I was making a game with XNA game studio and now I want to rewrite it in Java. It's something like a 2D Minecraft clone. For collision detection, I have to loop through all blocks in the game to check on whether the player is colliding with a block. With a huge number of blocks, it is impossible to do so, so I made a grid system. I divided the world into grids which contain blocks, and put them into a dictionary.

Dictionary<string, List<Block>> gameBlocks;

Now I have only to loop through the blocks in the current grid.

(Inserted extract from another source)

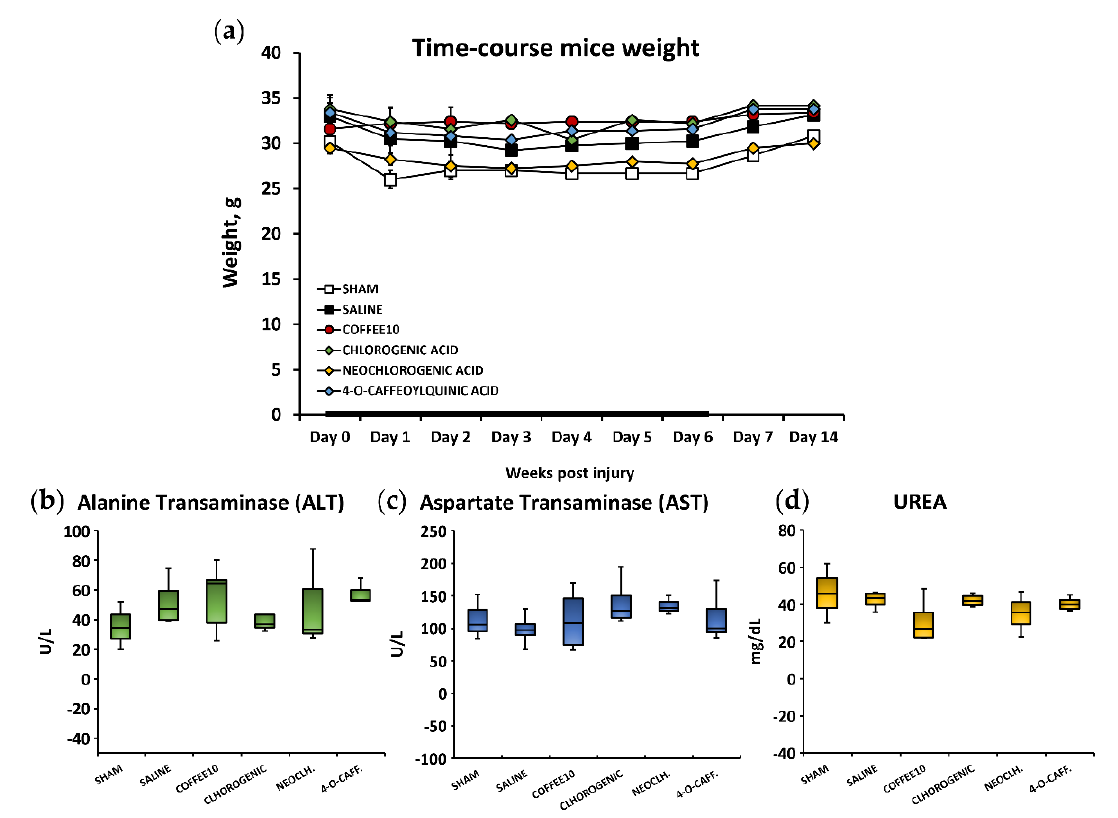
Figure 7. ( a ) Time − course weight. Data are illustrated as mean ± SEM. Administration week (W0 to W1) is highlighted with a thicker line. No differences between groups are shown over time. Serum biomarkers quantification of ( b , c ) hepatotoxicity and ( d ) nephrotoxicity of each experimental group fourteen days post-injury. Data are illustrated as median ± IQR, and the x indicate the mean. No differences between groups are shown in any of the parameters.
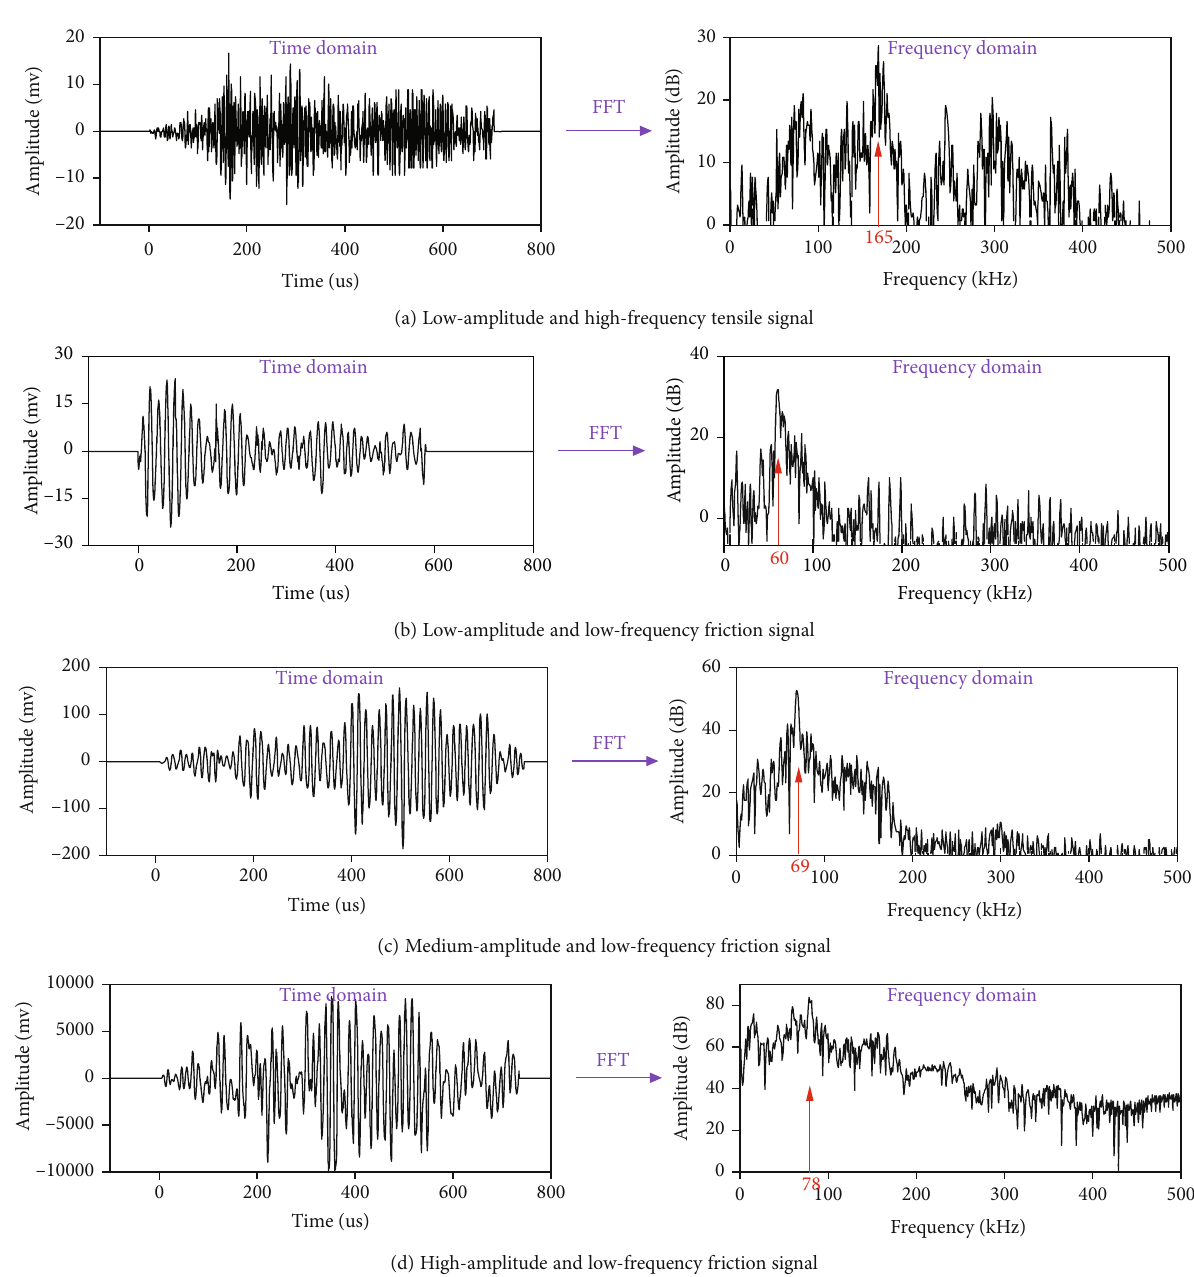
Figure 14: Typical AE waveform and spectrum signals of rock joints under direct shear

This is the method to register a block:

public void RegisterBlock(Block block)
{
    idX = (int)(block.blockPosition.X / width);
    idY = (int)(block.blockPosition.Y / height);
    string id = idX.ToString() + "_" + idY.ToString();
    if (gameBlocks.ContainsKey(id))
    {
        gameBlocks[id].Add(block);
    }
    else
    {
        gameBlocks.Add(id, new List<Block>());
        gameBlocks[id].Add(block);
    }
}

Now I am trying to rewrite it in Java but I don't know how to put something into a Dictionary.

like image 529
Julius Avatar asked Oct 15 '12 19:10

Julius


1 Answers

Use Java's Map interface and HashMap class. Your method would look like this in Java:

private Map<String, List<Block>> gameBlocks = new HashMap<String, List<Block>>(); // Java 6
// OR:
private Map<String, List<Block>> gameBlocks = new HashMap<>(); // Java 7

public void registerBlock(Block block) {
    idX = (int)(block.blockPosition.X / width);
    idY = (int)(block.blockPosition.Y / height);
    String id = idX + "_" + idY;
    if (gameBlocks.containsKey(id)) {
        gameBlocks.get(id).add(block);
    } else {
        gameBlocks.put(id, new ArrayList<Block>());
        gameBlocks.get(id).add(block);
    }
}

Notice some of the corrections I've made for Java's recommended formatting/naming styles.